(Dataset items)

** START **

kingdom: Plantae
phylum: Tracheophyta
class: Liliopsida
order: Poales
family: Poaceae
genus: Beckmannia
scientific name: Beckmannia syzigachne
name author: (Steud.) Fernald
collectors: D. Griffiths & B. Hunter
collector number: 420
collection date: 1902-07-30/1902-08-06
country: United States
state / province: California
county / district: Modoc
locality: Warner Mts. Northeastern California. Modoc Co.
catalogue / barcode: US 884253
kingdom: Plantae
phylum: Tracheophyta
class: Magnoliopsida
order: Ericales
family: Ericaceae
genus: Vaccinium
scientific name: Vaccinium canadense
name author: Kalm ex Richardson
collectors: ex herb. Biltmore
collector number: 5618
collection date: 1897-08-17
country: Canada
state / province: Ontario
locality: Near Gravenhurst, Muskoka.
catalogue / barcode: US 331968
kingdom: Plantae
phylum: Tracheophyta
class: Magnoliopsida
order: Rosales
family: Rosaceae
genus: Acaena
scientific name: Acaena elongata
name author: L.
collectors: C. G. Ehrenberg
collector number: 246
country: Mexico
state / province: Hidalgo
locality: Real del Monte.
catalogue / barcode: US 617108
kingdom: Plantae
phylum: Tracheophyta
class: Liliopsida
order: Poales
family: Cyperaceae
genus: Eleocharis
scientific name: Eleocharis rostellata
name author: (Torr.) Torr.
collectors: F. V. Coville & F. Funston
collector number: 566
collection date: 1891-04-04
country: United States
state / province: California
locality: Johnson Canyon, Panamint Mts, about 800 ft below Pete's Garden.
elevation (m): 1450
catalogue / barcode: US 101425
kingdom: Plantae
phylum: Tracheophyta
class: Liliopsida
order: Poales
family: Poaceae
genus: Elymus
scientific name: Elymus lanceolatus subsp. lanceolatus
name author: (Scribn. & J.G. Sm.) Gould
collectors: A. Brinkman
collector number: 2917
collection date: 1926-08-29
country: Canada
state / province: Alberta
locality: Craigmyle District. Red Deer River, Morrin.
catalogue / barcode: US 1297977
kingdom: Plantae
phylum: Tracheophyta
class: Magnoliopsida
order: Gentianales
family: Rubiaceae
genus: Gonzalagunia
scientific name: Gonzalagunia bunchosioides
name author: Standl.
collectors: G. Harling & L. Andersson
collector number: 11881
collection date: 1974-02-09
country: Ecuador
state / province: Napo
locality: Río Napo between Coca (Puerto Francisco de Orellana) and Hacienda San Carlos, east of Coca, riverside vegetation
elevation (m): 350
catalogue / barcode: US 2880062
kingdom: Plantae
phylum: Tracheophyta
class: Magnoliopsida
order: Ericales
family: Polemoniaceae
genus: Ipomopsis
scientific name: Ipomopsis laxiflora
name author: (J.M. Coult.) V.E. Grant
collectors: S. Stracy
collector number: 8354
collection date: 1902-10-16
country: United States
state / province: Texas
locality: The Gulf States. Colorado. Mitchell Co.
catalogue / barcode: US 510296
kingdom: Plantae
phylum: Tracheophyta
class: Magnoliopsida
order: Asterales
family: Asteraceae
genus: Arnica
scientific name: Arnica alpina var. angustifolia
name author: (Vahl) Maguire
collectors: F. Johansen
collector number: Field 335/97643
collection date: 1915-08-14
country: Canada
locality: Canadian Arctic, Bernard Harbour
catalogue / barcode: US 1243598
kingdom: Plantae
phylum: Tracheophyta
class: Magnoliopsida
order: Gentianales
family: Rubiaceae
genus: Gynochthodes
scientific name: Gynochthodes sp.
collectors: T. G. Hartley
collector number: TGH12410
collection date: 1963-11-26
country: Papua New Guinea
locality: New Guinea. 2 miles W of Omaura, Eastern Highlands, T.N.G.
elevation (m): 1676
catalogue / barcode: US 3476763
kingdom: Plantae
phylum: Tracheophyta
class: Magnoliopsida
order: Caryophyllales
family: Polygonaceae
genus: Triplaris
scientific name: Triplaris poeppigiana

** END **

Copy out, unchanged, the part of the data that begins with the line containing "collection date: 1915-08-14" and runs through the end of the data, including both of those lines.

collection date: 1915-08-14
country: Canada
locality: Canadian Arctic, Bernard Harbour
catalogue / barcode: US 1243598
kingdom: Plantae
phylum: Tracheophyta
class: Magnoliopsida
order: Gentianales
family: Rubiaceae
genus: Gynochthodes
scientific name: Gynochthodes sp.
collectors: T. G. Hartley
collector number: TGH12410
collection date: 1963-11-26
country: Papua New Guinea
locality: New Guinea. 2 miles W of Omaura, Eastern Highlands, T.N.G.
elevation (m): 1676
catalogue / barcode: US 3476763
kingdom: Plantae
phylum: Tracheophyta
class: Magnoliopsida
order: Caryophyllales
family: Polygonaceae
genus: Triplaris
scientific name: Triplaris poeppigiana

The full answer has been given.